February 6, 1869: Thrasivoulos Andreou Zaimis replaces Demetrios Georgiou Voulgaris as Prime Minister of Greece.
February 6, 1869: Greece agrees to accept the demands of the protecting powers (France-Great Britain-Russia) and withdraws its forces from Crete.
February 8, 1869: The paper mill owned by Moses and Charles Cheney in Henniker, New Hampshire burns down. Charles Cheney will find employment as a traveling salesman of paper products to support his wife and daughter Amy (1).
February 11, 1869: Voyevoda, an opera by Pyotr Ilyich Tchaikovsky (28) to words of Ostrovsky and the composer, is performed for the first time, in the Bolshoy Theatre, Moscow. Tchaikovsky is given 15 curtain calls. Critics are not as positive.
February 11, 1869: Patrick Whelan is publicly hanged at Carleton County Gaol, Ottawa for the murder last April of Thomas D’Archy McGee, MP. He maintains his innocence to the end.
February 15, 1869: Trio for strings D.581 by Franz Schubert (†40) is performed for the first time, in St. James’ Hall, London, 52 years after it was composed.
February 15, 1869: Due to the presidential proclamation of last 25 December, the trial of Jefferson Davis for treason is dropped.
February 18, 1869: Relations between Greece and Turkey, broken two months ago over Crete, are resumed.
February 18, 1869: Ein deutsches Requiem for soprano, baritone, chorus, orchestra, and organ by Johannes Brahms (35) to words from the German Bible of Martin Luther is performed completely for the first time, in the Gewandhaus, Leipzig.
February 24, 1869: Gioachino Rossini’s (†0) Petite messe solennelle is performed for the first time with orchestral accompaniment, in the Théâtre-Italien, Paris. See 14 March 1864.
February 25, 1869: Slavery is abolished throughout the Portuguese Empire.
February 26, 1869: Writing to his uncle from Tübingen, Johann Friedrich Miescher first mentions his discovery of nucleic acid.
February 27, 1869: Fatum (Fate), a symphonic poem by Pyotr Ilyich Tchaikovsky (28) is performed for the first time, in Moscow.
February 28, 1869: Johannes Brahms’ (35) cantata Rinaldo to words of Goethe is performed for the first time, in the Großer Redoutensaal, Vienna, conducted by the composer.
February 28, 1869: Three movements of Georges Bizet’s (30) Roma symphony are performed together for the first time, at the Cirque Napoléon (Cirque d'Hiver), Paris. It is moderately, though not universally, successful. See 12 October 1861 and 31 October 1880.

Work task 1:
Copy the passage of the February 1869 chronology from "February 24, 1869: Gioachino" to "14 March 1864." with no changes.
Work task 2:
In the February 1869 chronology, condense the entry beginning "February 11, 1869: Voyevoda" into a single shorter sentence that keeps its main facts.

Recorded data:
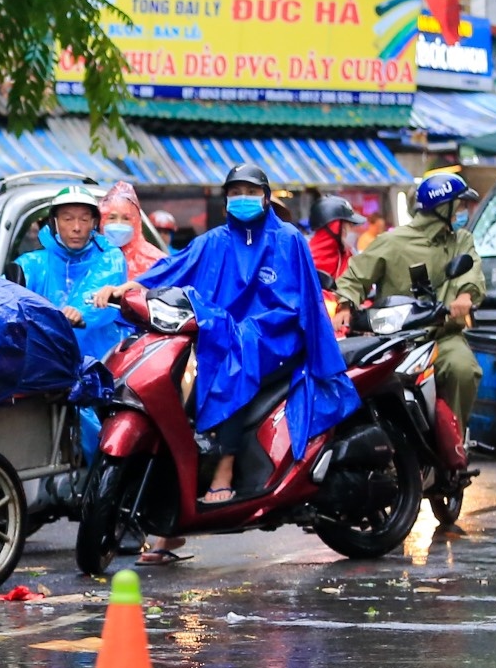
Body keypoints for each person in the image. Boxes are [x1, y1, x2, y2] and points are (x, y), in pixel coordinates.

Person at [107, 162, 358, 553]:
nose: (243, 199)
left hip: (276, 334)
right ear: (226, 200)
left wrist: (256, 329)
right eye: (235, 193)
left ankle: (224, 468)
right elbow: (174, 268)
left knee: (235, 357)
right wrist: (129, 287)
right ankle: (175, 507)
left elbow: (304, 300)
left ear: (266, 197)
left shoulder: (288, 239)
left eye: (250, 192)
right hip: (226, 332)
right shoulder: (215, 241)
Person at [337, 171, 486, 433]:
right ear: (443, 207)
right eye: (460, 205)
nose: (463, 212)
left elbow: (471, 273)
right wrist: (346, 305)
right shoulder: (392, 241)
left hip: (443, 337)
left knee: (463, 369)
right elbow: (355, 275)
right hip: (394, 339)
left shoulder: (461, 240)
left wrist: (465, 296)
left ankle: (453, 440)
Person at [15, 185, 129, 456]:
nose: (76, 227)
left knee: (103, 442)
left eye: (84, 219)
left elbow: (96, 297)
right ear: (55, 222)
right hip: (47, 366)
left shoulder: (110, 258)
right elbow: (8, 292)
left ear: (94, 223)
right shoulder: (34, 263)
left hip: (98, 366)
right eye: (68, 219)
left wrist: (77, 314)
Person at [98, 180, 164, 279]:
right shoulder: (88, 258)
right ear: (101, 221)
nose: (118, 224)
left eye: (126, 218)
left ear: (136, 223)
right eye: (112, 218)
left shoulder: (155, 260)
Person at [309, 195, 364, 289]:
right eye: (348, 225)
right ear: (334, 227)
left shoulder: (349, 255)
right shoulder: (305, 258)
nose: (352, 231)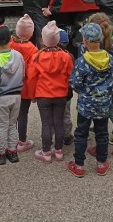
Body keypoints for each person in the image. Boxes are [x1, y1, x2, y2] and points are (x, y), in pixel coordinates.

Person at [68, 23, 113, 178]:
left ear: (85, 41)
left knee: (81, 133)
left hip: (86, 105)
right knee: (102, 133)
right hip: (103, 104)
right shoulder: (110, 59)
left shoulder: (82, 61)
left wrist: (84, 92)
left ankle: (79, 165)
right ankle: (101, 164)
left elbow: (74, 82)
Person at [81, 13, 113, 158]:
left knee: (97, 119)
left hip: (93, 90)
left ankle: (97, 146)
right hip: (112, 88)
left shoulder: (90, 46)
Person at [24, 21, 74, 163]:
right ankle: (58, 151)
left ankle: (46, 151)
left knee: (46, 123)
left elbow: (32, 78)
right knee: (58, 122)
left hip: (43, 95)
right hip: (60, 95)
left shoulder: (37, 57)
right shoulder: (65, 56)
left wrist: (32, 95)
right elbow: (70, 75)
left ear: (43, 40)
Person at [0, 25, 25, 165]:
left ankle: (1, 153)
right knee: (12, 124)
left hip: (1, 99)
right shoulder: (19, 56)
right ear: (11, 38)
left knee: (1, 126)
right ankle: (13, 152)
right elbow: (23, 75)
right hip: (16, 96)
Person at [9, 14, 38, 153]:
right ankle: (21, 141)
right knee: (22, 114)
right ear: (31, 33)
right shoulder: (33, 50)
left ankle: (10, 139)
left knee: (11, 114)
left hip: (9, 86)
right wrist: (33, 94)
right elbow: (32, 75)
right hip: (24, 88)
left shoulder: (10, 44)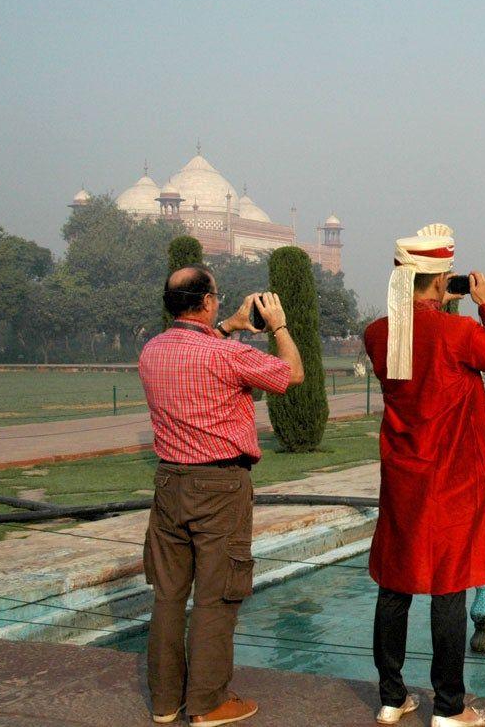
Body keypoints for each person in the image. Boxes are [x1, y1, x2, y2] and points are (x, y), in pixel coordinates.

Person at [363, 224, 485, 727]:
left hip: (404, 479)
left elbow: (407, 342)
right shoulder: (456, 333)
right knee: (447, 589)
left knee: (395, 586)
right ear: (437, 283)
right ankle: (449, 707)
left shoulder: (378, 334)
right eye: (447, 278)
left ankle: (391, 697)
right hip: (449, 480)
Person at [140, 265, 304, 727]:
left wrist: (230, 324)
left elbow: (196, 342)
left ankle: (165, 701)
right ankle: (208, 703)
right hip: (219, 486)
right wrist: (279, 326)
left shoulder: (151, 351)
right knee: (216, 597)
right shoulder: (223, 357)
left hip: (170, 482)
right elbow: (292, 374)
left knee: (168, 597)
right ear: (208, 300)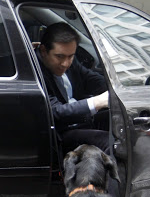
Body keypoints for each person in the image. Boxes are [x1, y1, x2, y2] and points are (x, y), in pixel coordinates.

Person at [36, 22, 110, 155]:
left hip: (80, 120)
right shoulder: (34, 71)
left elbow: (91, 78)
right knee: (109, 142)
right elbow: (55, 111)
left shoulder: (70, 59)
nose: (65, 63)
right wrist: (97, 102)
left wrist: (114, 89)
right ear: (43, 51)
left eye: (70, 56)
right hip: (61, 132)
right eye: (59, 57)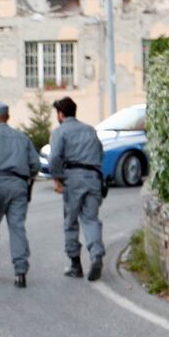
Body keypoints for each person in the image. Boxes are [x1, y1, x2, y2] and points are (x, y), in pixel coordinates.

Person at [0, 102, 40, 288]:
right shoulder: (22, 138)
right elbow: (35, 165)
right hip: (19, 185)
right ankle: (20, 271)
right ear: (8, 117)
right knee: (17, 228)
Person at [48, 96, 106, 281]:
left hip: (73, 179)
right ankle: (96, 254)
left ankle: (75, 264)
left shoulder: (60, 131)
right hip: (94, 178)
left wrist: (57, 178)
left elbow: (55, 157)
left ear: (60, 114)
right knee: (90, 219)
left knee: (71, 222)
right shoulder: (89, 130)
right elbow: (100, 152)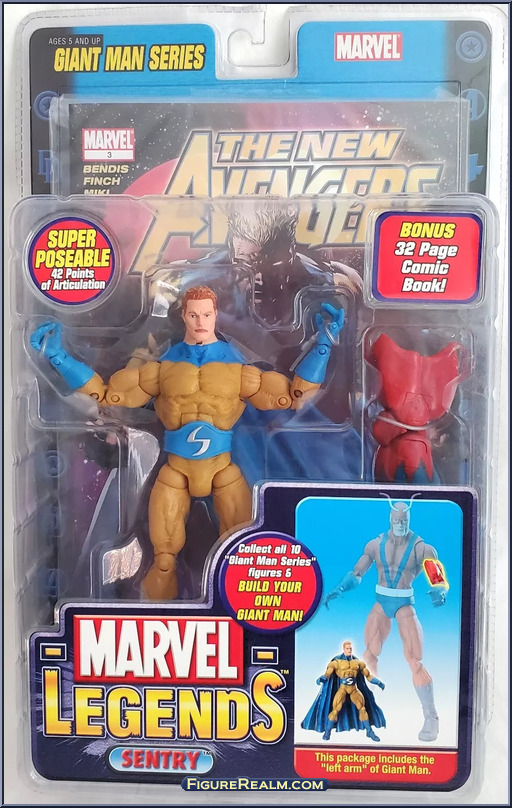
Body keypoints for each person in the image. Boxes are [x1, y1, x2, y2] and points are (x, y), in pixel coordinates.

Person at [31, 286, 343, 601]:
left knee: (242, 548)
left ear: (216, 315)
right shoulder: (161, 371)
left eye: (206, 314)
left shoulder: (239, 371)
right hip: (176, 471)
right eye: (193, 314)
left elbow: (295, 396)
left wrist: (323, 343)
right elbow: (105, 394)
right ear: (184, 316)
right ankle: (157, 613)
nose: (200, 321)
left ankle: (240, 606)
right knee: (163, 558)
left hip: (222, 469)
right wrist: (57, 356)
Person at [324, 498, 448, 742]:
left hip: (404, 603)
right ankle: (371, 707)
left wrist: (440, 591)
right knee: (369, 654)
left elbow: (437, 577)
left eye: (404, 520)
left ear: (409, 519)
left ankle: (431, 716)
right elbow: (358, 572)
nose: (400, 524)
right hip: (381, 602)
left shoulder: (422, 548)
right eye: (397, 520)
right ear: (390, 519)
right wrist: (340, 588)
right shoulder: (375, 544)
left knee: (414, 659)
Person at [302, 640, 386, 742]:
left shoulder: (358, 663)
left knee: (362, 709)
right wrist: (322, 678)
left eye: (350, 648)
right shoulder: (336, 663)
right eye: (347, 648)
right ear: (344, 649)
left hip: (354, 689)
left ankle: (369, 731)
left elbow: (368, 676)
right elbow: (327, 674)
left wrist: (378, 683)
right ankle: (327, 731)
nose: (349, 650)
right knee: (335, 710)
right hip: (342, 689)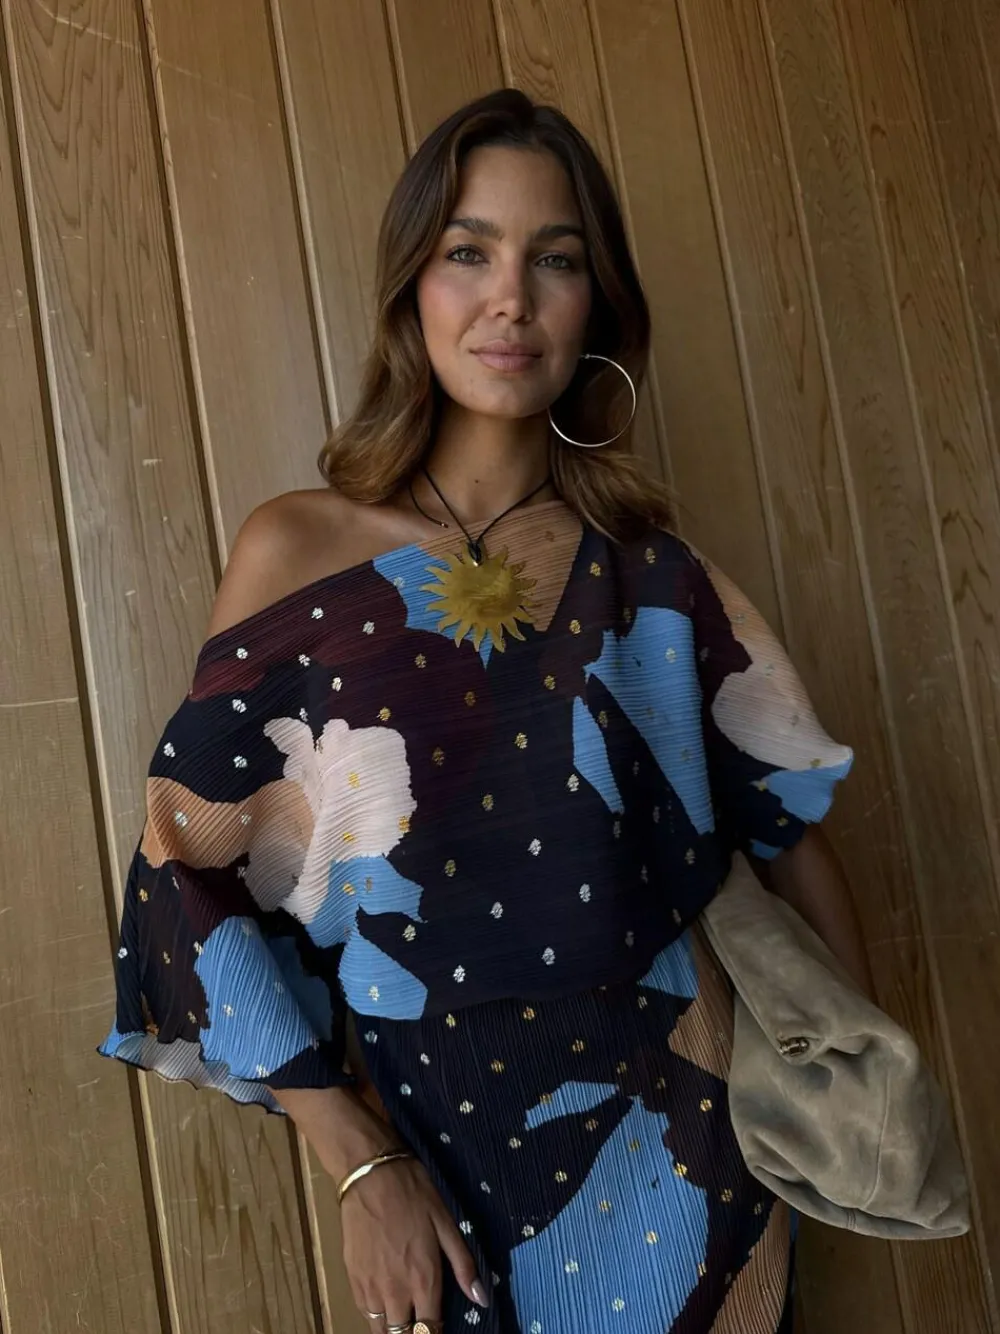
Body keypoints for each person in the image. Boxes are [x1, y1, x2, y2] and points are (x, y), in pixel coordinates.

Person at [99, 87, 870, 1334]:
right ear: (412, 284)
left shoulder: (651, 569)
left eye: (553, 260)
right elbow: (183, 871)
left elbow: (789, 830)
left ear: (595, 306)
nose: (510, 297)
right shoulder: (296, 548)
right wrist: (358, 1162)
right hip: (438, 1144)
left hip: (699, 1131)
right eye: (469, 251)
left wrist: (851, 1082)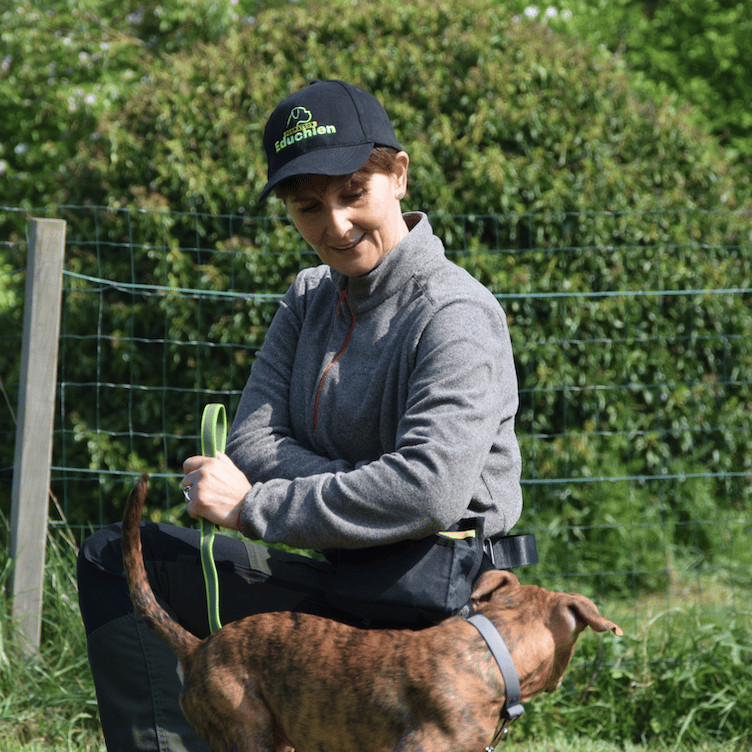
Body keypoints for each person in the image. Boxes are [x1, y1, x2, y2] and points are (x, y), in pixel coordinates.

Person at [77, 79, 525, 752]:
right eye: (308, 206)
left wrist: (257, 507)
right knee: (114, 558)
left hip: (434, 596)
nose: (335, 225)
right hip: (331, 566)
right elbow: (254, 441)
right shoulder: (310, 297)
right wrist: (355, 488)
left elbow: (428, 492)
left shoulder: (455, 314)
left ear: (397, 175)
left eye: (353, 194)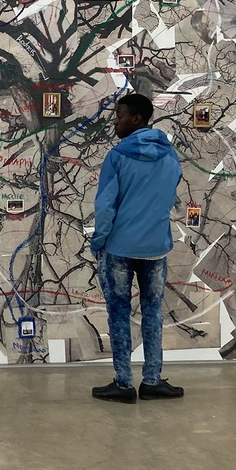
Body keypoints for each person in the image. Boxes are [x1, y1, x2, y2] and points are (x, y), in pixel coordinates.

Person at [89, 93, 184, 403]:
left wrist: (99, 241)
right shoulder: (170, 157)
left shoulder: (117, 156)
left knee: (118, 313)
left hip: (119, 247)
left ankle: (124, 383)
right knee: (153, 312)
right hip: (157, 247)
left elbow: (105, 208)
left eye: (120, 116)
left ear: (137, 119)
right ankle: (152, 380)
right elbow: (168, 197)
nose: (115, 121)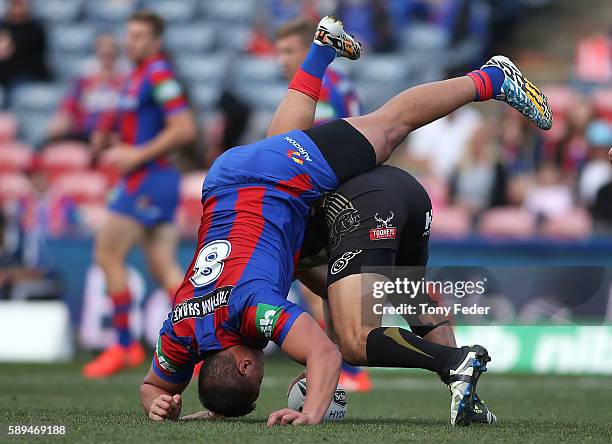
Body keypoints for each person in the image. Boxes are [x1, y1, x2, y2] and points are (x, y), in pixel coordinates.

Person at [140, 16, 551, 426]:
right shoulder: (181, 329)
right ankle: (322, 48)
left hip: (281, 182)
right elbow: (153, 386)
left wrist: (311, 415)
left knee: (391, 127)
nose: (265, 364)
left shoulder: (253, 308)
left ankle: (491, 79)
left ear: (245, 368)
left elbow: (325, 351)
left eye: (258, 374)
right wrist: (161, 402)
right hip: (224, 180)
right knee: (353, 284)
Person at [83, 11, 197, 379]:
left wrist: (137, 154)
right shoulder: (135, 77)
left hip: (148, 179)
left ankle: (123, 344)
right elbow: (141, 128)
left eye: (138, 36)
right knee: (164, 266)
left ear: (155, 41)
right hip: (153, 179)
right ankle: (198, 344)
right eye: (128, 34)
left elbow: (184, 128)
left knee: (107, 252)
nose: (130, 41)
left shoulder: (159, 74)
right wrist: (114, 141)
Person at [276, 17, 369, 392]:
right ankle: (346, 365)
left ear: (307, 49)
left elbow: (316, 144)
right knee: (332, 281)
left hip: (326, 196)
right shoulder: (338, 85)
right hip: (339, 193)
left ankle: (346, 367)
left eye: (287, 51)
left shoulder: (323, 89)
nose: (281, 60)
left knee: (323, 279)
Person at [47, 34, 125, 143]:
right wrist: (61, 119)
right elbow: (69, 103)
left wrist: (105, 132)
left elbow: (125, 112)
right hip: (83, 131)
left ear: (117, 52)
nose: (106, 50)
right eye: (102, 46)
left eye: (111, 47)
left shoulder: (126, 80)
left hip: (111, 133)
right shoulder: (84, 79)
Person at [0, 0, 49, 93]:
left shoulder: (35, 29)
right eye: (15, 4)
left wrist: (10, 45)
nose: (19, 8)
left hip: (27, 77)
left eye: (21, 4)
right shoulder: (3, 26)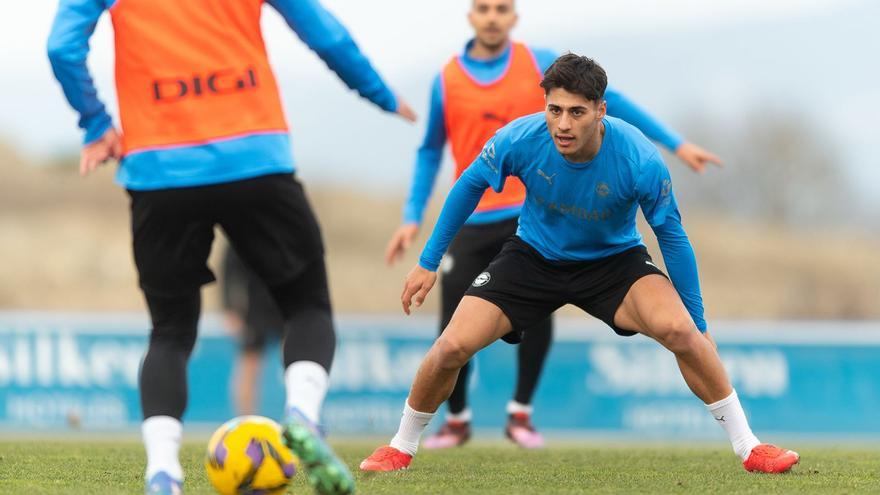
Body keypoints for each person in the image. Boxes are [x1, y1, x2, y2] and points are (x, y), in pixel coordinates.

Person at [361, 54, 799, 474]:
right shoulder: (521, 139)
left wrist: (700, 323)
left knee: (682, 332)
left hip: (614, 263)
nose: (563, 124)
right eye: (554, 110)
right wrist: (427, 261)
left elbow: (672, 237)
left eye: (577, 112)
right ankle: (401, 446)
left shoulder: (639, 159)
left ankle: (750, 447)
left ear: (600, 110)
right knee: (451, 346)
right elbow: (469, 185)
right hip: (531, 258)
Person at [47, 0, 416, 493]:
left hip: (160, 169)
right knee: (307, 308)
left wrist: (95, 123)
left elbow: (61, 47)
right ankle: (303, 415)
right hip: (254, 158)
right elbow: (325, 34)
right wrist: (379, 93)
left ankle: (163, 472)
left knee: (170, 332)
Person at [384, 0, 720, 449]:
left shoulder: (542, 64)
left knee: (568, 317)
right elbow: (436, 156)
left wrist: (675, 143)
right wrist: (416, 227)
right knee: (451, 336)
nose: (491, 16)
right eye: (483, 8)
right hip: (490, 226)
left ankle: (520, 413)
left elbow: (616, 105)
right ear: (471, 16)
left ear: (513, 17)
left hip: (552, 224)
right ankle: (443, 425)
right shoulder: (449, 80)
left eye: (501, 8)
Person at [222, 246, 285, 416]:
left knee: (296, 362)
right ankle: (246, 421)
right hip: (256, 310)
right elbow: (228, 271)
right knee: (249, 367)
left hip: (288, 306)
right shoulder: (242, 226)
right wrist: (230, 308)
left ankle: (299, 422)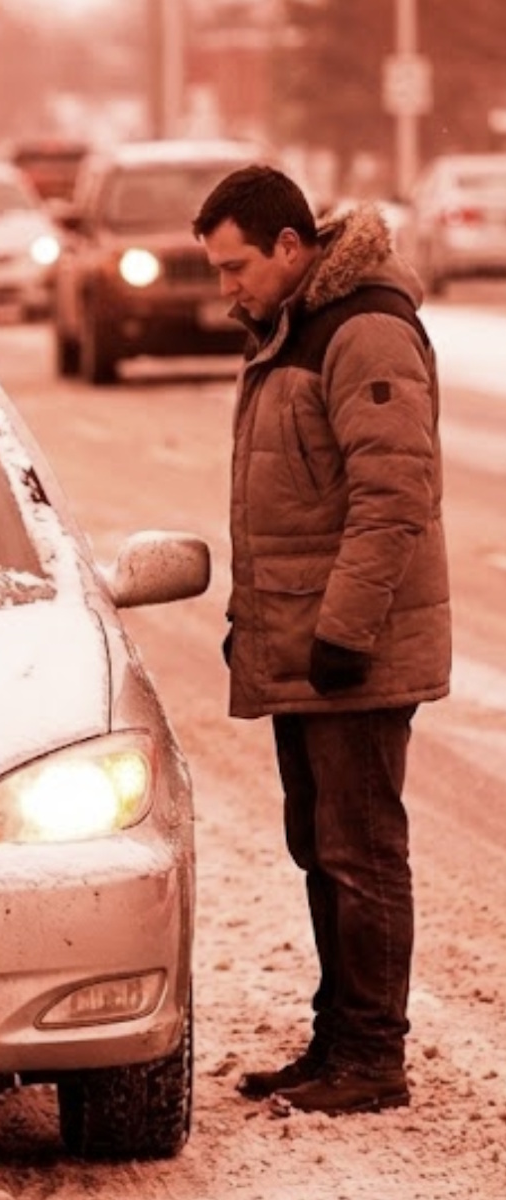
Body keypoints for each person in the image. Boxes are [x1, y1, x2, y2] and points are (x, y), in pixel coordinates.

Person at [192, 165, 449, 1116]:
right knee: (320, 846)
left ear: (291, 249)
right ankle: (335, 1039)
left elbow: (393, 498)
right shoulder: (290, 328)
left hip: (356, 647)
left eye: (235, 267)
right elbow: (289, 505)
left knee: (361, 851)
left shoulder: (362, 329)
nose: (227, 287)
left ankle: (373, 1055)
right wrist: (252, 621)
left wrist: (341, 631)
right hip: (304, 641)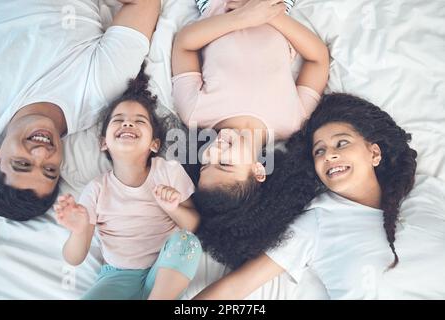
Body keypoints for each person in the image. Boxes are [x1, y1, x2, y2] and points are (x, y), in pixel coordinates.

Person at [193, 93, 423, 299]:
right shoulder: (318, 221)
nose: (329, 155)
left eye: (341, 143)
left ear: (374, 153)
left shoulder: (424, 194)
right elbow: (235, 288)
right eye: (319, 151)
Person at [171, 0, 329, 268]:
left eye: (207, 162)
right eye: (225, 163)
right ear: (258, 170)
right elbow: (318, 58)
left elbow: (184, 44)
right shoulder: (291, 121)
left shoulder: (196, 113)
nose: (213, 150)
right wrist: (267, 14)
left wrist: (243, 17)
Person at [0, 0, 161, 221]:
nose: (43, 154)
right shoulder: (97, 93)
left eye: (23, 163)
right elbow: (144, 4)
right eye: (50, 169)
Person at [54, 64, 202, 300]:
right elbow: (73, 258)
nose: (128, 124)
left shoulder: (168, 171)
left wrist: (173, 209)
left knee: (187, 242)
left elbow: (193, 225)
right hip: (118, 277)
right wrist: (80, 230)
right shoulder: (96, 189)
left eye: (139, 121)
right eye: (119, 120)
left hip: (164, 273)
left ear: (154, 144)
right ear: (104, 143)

Written reply 1:
February 24, 1869: Gioachino Rossini’s (†0) Petite messe solennelle is performed for the first time with orchestral accompaniment, in the Théâtre-Italien, Paris. See 14 March 1864.

Written reply 2:
On February 11, 1869, Tchaikovsky's opera Voyevoda, with words by Ostrovsky and the composer, premiered at the Bolshoy Theatre in Moscow, earning 15 curtain calls but a cooler response from critics.